City leaders in Oakland, Calif., have formally yanked the plug on a marine port project that Utah’s coal country hoped would connect its mining output with Asian markets.
In a correspondence exchange last month, the city notified project developer Phil Tagami it was terminating his firm’s lease for failure to meet construction milestones specified in the contract. Tagami responded with a 51-page notice of claim threatening to sue the city for allegedly sabotaging the project.
The proposed Oakland Bulk and Oversized Terminal, or OBOT, was to be the linchpin of a major redevelopment project for the decommissioned Oakland Army Base on the San Francisco Bay. It became mired in controversy three years ago, when Oakland officials got wind of the developer’s deal with coal-producing Utah counties.
Carbon, Emery, Sevier and Sanpete counties sought to borrow $53 million from the Utah Community Impact Board (CIB) to invest in the $250 million terminal in exchange for at least half the terminal’s 10 million-ton “throughput capacity.”
The deal outraged many Oakland residents, who believed the politically connected developer concealed coal’s central role in the state-of-the-art, rail-to-ship terminal and misleadingly billed it as a standard setter in environmental stewardship.
Heat-trapping carbon emissions from burning coal for electricity are considered a leading contributor to climate change.

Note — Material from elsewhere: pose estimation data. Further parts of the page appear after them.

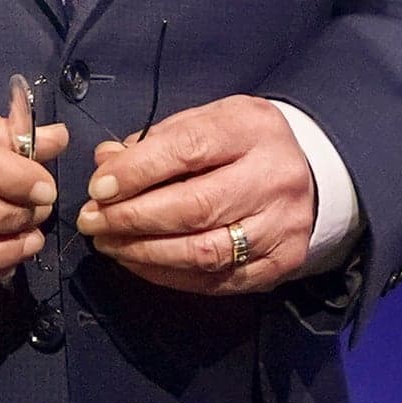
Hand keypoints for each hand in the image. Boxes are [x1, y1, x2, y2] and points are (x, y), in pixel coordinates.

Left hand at [75, 96, 315, 293]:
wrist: (309, 174)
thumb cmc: (243, 144)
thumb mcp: (207, 122)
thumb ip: (158, 141)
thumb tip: (106, 164)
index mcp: (253, 129)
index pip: (189, 149)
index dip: (138, 171)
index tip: (97, 188)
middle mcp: (275, 177)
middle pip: (196, 207)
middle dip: (133, 218)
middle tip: (92, 222)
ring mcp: (281, 226)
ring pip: (204, 251)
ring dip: (145, 252)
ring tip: (108, 244)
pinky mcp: (280, 263)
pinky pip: (216, 280)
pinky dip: (169, 275)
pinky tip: (139, 264)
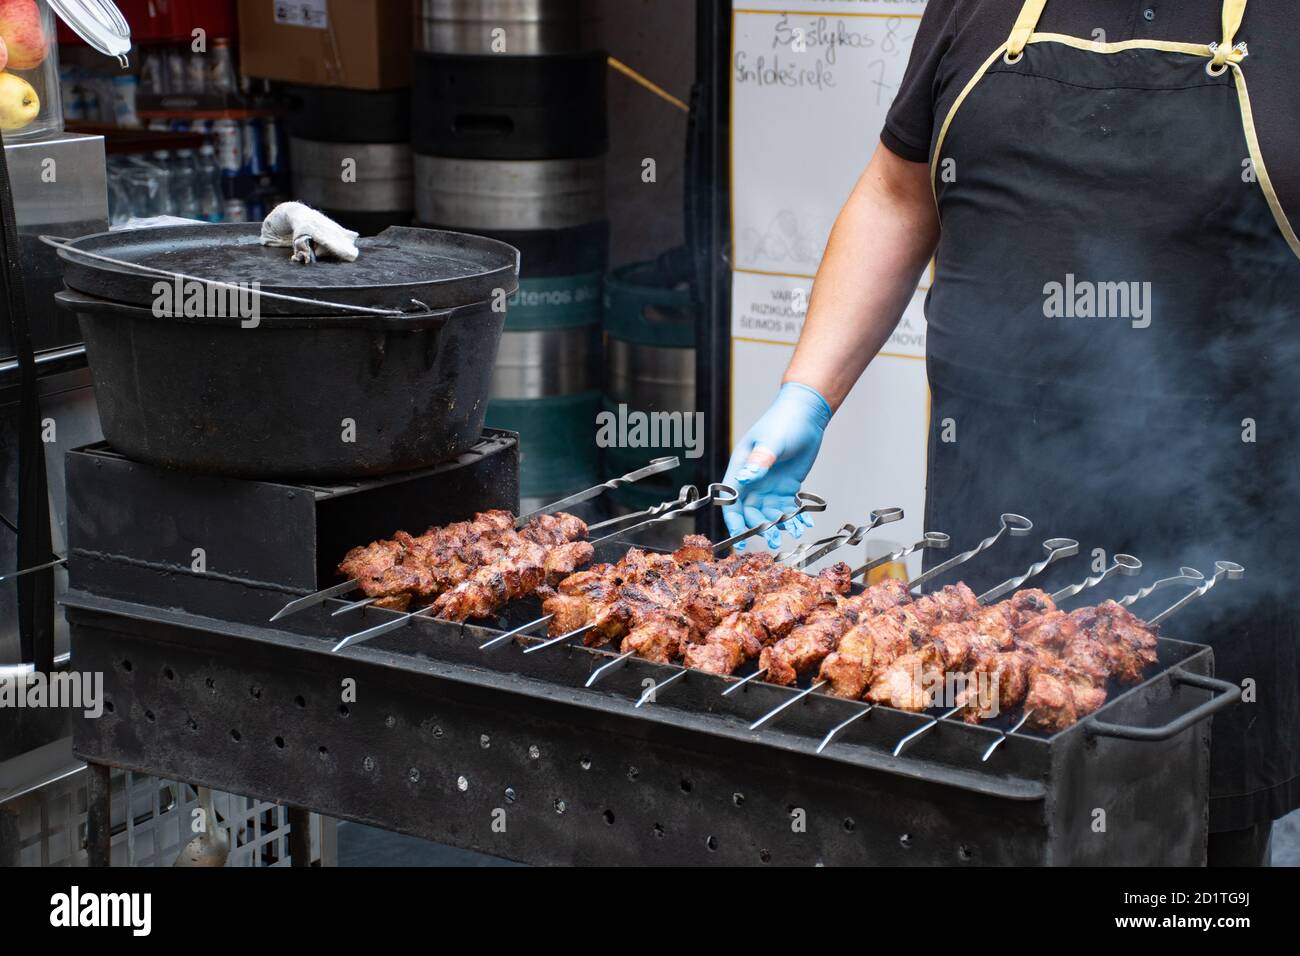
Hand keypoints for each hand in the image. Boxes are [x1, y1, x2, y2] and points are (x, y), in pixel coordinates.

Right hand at [722, 382, 831, 548]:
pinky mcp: (787, 487)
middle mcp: (753, 481)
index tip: (740, 540)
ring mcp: (769, 485)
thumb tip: (747, 478)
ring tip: (794, 532)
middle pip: (750, 512)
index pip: (732, 501)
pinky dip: (794, 517)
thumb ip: (760, 461)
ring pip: (770, 513)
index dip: (734, 522)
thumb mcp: (772, 441)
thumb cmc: (784, 422)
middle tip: (773, 541)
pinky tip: (804, 523)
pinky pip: (788, 508)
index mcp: (741, 469)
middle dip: (760, 528)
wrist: (806, 414)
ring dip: (780, 525)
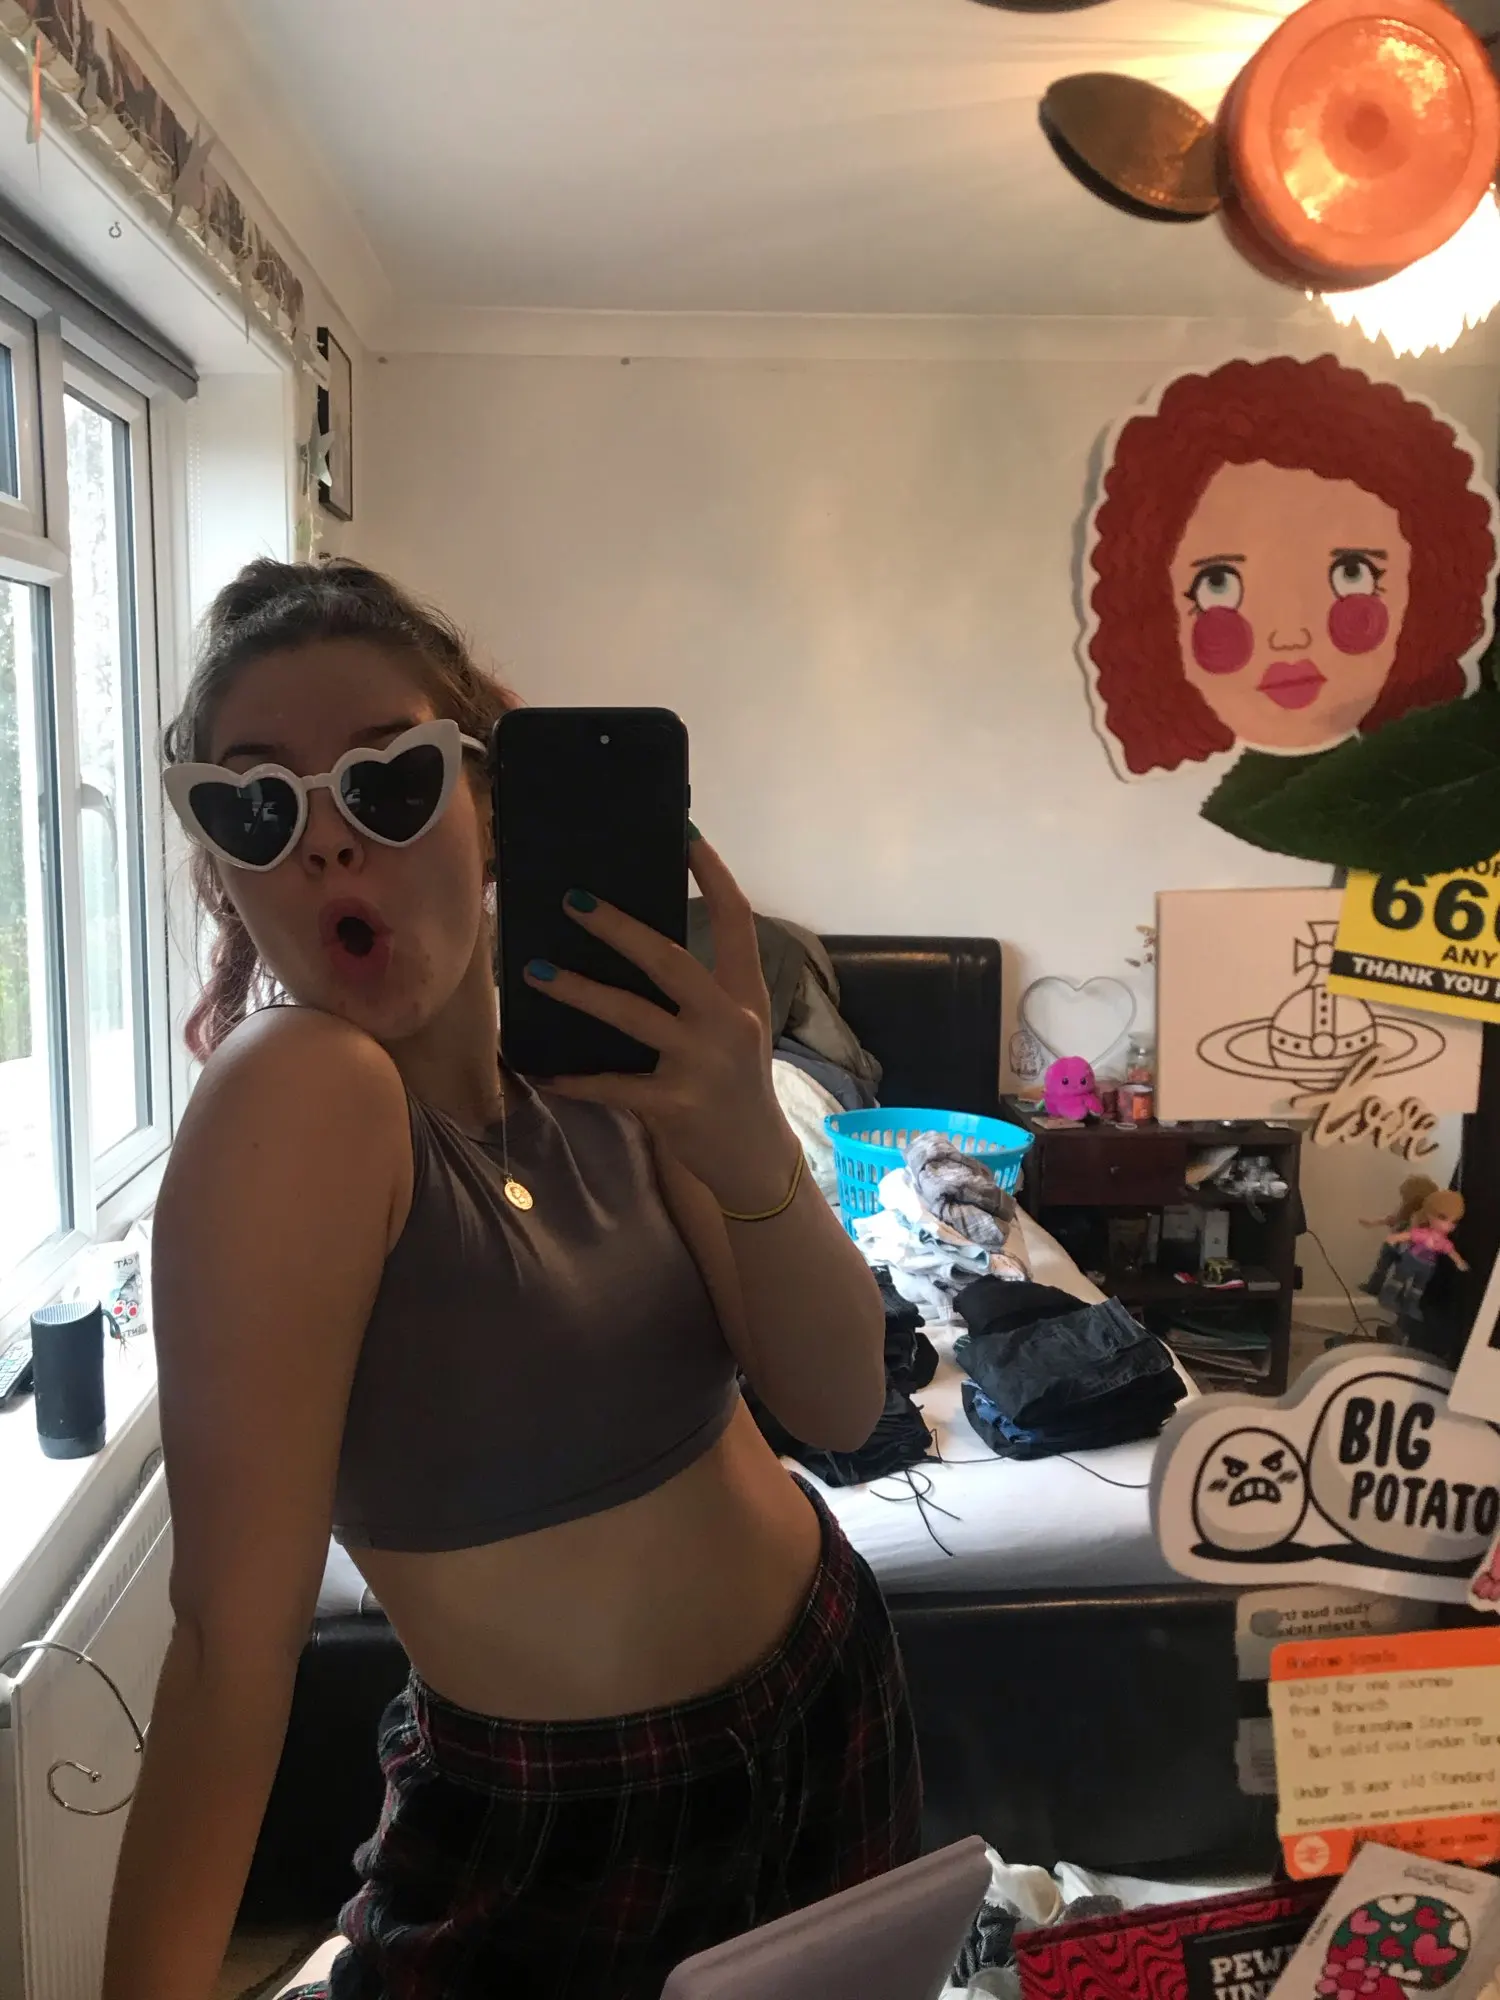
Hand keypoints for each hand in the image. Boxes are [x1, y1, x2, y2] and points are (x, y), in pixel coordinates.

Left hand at [523, 832, 800, 1212]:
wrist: (757, 1161)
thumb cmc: (736, 1085)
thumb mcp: (734, 1030)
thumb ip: (699, 993)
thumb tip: (635, 946)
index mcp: (744, 995)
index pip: (735, 922)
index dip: (713, 875)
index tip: (684, 835)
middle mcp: (728, 1022)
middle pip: (670, 960)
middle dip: (618, 928)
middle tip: (572, 901)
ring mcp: (702, 1064)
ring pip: (632, 1016)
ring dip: (579, 992)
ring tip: (536, 973)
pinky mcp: (674, 1106)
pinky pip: (612, 1085)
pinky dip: (574, 1079)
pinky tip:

And East Bay residents were unhappy with the prospect of hundreds of coal-filled rail cars rattling through their densely populated cities.
But Oakland’s move to cancel its agreements with Tagami had little to do with coal, according to City Attorney Barbara Parker.
“This is about the developer’s failure to meet its obligations and perform the work it agreed to do. OBOT had years to move this project forward and has used every excuse in the book to justify its failure to perform,” she said in a written statement. “This terminal is a critical project that will be an economic engine for West Oakland, our entire city and the region. The city must move this project forward with partners who are able to get the job done.”
The city’s action effectively quashes the rural Utah counties’ hopes of exporting coal through Oakland.
Outgoing Carbon County Commissioner Jae Potter, an early proponent of the counties’ involvement in the project, did not return a phone message seeking comment.
Some activists in Utah applauded Oakland’s move.